(Point correspondence tracking data)
+---+
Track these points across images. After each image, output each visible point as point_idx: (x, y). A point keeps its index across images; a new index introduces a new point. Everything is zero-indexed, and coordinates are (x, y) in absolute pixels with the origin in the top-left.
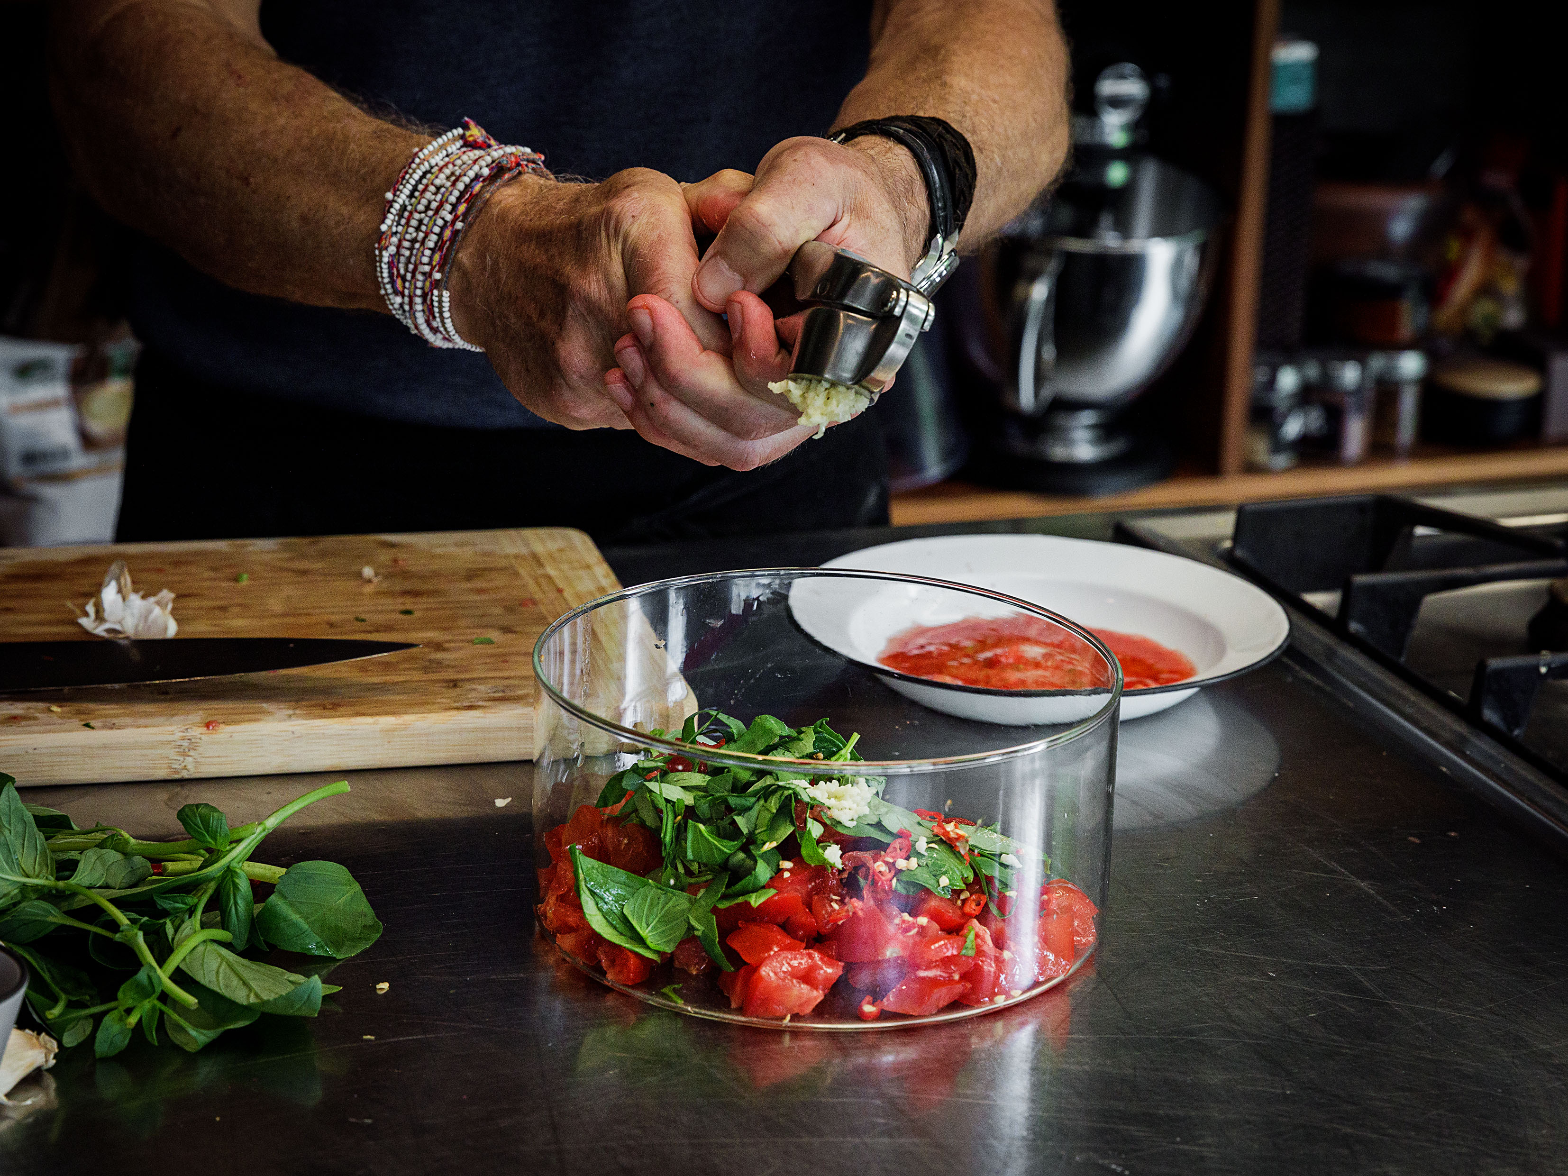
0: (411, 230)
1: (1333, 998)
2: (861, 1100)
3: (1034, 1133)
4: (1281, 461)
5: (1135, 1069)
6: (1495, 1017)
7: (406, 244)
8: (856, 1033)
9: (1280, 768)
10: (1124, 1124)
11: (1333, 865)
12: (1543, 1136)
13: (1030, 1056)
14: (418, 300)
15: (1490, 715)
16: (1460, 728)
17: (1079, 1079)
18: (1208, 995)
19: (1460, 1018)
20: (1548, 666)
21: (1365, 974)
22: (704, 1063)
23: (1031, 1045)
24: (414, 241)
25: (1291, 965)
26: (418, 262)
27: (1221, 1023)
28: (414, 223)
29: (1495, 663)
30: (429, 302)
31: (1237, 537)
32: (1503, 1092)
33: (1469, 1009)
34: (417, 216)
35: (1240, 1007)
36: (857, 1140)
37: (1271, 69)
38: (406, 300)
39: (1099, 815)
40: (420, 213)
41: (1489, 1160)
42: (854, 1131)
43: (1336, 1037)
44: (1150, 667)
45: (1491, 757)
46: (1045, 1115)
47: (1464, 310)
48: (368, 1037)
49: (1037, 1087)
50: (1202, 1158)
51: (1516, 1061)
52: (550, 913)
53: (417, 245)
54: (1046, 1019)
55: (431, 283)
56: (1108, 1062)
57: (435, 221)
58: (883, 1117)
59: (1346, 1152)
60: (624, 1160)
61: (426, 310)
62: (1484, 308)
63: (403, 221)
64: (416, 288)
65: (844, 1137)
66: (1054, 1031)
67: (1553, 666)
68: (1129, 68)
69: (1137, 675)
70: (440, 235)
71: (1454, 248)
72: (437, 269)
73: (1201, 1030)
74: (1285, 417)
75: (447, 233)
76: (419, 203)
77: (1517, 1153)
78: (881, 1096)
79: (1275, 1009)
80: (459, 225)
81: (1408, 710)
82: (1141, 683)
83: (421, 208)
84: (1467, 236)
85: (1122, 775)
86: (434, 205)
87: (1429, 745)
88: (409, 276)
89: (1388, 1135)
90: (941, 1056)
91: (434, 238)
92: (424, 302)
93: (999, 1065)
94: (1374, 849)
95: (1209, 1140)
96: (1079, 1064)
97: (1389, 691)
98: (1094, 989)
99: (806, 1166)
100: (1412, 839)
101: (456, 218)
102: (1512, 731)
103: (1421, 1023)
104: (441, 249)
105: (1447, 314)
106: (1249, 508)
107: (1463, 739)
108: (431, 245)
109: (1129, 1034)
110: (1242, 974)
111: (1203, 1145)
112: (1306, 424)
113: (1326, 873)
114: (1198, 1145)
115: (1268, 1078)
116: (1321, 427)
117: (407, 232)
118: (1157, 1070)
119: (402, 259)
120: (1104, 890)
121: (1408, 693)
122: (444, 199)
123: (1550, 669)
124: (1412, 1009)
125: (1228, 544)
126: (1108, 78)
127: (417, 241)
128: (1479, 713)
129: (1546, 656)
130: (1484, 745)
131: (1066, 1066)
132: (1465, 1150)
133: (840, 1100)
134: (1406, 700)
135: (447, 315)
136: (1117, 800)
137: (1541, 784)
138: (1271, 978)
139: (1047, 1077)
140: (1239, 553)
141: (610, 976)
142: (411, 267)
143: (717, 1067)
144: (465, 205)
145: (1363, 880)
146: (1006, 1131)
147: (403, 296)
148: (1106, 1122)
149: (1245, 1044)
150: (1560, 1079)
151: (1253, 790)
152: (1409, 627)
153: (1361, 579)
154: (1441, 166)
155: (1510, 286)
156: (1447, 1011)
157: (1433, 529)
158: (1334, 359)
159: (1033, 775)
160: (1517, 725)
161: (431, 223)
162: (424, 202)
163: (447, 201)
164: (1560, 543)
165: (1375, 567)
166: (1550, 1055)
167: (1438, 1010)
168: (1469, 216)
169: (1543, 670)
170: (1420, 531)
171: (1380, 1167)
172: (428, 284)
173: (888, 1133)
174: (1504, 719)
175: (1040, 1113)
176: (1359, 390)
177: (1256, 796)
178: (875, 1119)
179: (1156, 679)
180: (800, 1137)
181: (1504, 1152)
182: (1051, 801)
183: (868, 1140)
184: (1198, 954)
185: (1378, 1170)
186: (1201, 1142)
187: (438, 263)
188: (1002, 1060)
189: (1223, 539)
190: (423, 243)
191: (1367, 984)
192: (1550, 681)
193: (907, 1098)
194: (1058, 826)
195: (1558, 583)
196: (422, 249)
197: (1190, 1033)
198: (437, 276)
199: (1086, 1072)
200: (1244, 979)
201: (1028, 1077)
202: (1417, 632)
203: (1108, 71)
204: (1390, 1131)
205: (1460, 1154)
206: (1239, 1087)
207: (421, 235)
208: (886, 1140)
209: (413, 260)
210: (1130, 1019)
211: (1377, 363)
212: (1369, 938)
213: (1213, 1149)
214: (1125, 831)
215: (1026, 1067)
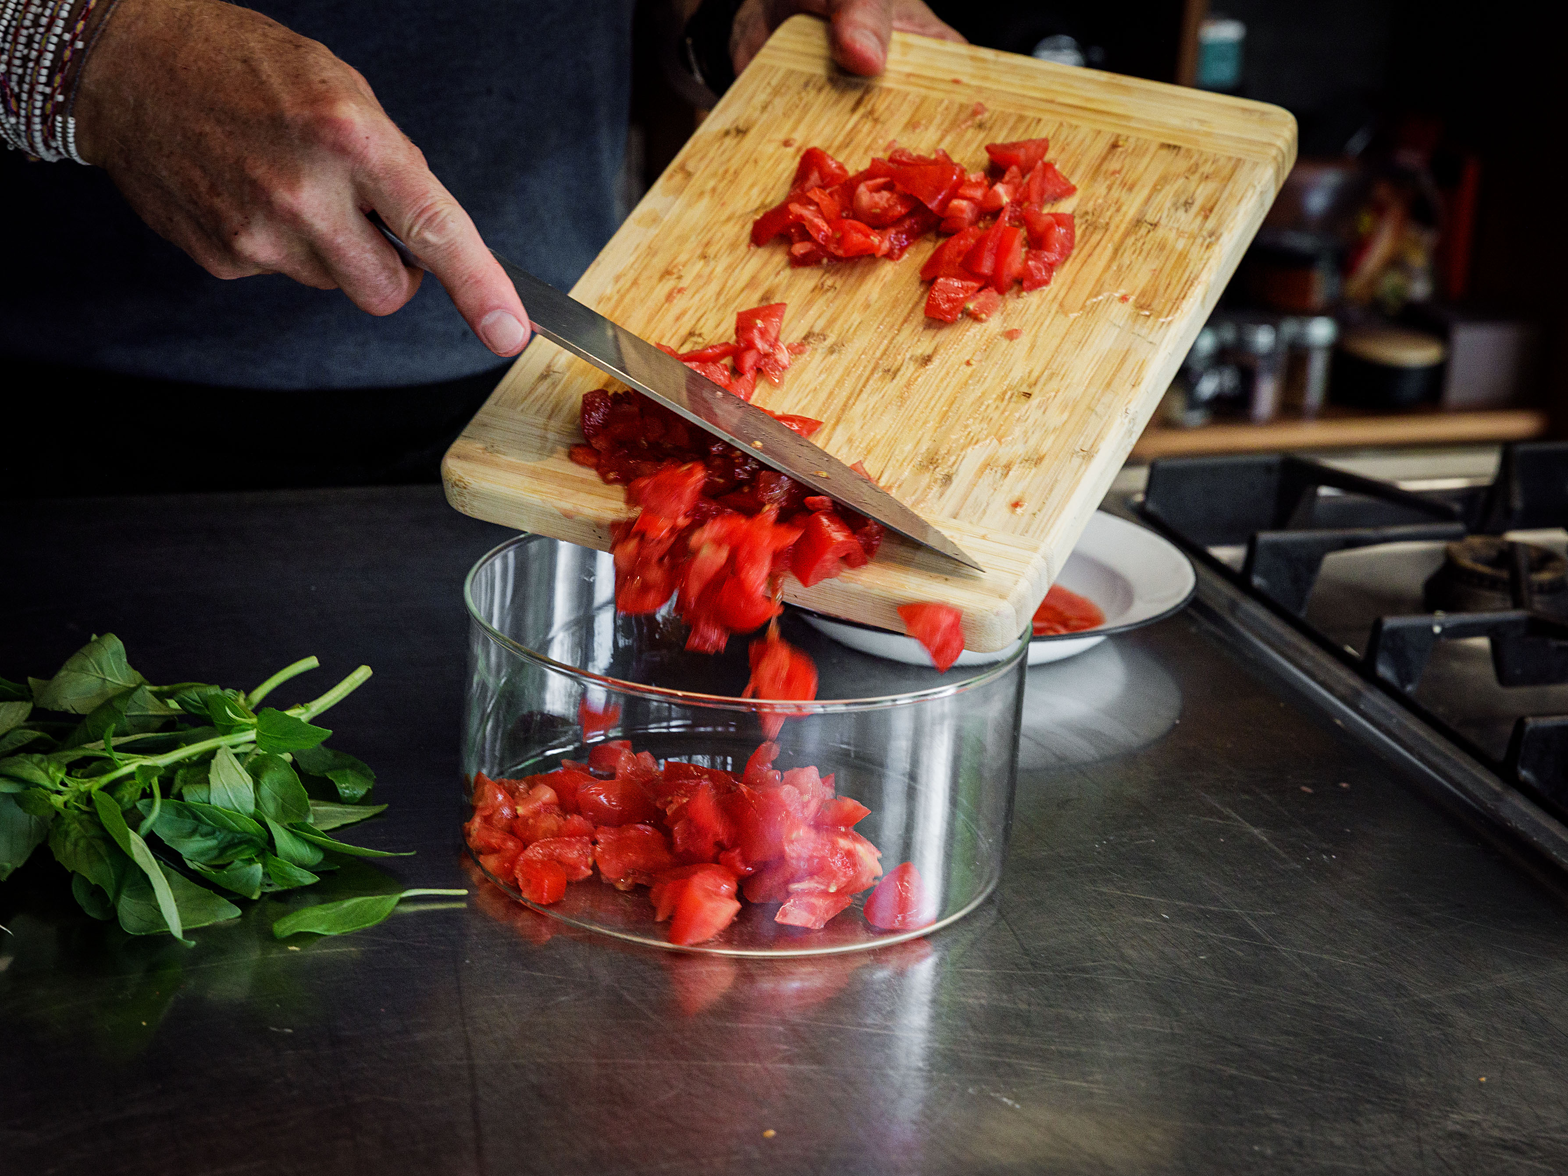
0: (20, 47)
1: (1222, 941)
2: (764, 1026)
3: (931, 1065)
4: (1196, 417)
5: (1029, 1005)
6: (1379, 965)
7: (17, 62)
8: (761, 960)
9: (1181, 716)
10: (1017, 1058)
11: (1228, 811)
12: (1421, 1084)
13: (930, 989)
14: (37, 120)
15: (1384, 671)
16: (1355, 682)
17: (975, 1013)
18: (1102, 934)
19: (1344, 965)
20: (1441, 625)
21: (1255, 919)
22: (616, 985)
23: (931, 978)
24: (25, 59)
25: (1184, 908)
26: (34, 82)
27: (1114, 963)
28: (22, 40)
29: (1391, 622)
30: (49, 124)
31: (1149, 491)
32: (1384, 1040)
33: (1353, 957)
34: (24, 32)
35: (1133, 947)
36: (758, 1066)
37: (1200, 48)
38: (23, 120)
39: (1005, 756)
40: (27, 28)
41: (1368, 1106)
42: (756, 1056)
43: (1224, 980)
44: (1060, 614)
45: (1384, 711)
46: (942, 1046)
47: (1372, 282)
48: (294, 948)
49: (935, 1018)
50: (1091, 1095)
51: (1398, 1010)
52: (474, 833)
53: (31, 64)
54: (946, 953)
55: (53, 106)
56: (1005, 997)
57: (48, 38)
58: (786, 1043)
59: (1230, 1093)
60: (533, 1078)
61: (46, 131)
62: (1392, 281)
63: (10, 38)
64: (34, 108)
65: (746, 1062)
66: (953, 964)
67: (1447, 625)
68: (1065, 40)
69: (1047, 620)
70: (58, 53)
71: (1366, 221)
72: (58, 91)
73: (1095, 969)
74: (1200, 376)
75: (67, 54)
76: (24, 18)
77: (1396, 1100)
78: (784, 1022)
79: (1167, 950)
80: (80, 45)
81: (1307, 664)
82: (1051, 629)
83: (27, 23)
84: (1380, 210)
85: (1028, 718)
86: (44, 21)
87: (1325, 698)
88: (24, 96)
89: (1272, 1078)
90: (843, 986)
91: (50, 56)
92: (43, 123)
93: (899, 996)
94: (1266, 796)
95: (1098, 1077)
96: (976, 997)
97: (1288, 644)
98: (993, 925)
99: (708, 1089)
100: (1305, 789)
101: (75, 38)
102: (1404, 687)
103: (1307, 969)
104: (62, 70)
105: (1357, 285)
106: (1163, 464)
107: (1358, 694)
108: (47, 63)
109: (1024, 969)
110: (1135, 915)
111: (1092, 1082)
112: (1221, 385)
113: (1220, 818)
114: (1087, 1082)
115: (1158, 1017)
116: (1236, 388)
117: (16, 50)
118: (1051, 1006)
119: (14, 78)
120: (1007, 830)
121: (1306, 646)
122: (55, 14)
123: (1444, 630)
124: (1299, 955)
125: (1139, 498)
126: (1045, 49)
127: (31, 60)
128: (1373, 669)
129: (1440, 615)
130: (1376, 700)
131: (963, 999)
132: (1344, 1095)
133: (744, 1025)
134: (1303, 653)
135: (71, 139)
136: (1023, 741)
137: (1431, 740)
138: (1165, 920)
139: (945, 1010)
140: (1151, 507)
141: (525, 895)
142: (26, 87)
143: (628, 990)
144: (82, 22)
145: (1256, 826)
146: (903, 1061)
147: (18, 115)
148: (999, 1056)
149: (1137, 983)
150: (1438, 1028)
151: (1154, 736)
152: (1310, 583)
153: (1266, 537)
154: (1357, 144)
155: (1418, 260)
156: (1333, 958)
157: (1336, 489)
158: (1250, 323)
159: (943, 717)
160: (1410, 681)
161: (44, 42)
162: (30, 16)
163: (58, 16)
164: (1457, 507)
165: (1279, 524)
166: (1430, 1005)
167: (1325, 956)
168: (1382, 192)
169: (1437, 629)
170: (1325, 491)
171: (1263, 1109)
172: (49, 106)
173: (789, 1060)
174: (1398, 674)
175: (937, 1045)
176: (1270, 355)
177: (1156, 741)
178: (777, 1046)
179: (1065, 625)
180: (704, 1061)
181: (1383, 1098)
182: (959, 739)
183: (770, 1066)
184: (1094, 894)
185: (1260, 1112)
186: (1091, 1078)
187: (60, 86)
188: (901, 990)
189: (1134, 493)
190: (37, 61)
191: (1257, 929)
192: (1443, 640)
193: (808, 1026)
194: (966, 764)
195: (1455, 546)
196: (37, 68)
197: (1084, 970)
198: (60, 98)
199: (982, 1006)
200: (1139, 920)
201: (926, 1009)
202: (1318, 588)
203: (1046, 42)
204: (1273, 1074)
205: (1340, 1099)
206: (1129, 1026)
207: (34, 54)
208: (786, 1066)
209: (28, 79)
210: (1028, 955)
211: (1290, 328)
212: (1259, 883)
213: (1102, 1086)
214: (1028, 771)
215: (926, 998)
+---+
__EXERCISE DIRECTIONS__
Copy the listing from its start through the line containing "98: (1094, 989)", swapping "zero-indexed" for "0-based" and keeping everything else the same. Omit the pictures.

__EXERCISE RESPONSE__
Track these points across images. After each image, output each visible point as point_idx: (x, y). A point keeps its index across images; a new index introduces a new point. Everything is 0-based, and coordinates are (x, y) in absolute pixels with the origin in the top-left.
0: (411, 230)
1: (1333, 998)
2: (861, 1100)
3: (1034, 1133)
4: (1281, 461)
5: (1135, 1069)
6: (1495, 1017)
7: (406, 244)
8: (856, 1033)
9: (1280, 768)
10: (1124, 1124)
11: (1333, 865)
12: (1543, 1136)
13: (1030, 1056)
14: (418, 300)
15: (1490, 715)
16: (1460, 728)
17: (1079, 1079)
18: (1208, 995)
19: (1460, 1018)
20: (1548, 666)
21: (1365, 974)
22: (704, 1063)
23: (1031, 1045)
24: (414, 241)
25: (1291, 965)
26: (418, 262)
27: (1221, 1023)
28: (414, 223)
29: (1495, 663)
30: (429, 302)
31: (1237, 537)
32: (1503, 1092)
33: (1469, 1009)
34: (417, 216)
35: (1240, 1007)
36: (857, 1140)
37: (1271, 69)
38: (406, 300)
39: (1099, 815)
40: (420, 213)
41: (1489, 1160)
42: (854, 1131)
43: (1336, 1037)
44: (1150, 667)
45: (1491, 757)
46: (1045, 1115)
47: (1464, 310)
48: (368, 1037)
49: (1037, 1087)
50: (1202, 1158)
51: (1516, 1061)
52: (550, 913)
53: (417, 245)
54: (1046, 1019)
55: (431, 283)
56: (1108, 1062)
57: (435, 221)
58: (883, 1117)
59: (1346, 1152)
60: (624, 1160)
61: (426, 310)
62: (1484, 308)
63: (403, 221)
64: (416, 288)
65: (844, 1137)
66: (1054, 1031)
67: (1553, 666)
68: (1129, 68)
69: (1137, 675)
70: (440, 235)
71: (1454, 248)
72: (437, 269)
73: (1201, 1030)
74: (1285, 417)
75: (447, 233)
76: (419, 203)
77: (1517, 1153)
78: (881, 1096)
79: (1275, 1009)
80: (459, 225)
81: (1408, 710)
82: (1141, 683)
83: (421, 208)
84: (1467, 236)
85: (1122, 775)
86: (434, 205)
87: (1429, 745)
88: (409, 276)
89: (1388, 1135)
90: (941, 1056)
91: (434, 238)
92: (424, 302)
93: (999, 1065)
94: (1374, 849)
95: (1209, 1140)
96: (1079, 1064)
97: (1389, 691)
98: (1094, 989)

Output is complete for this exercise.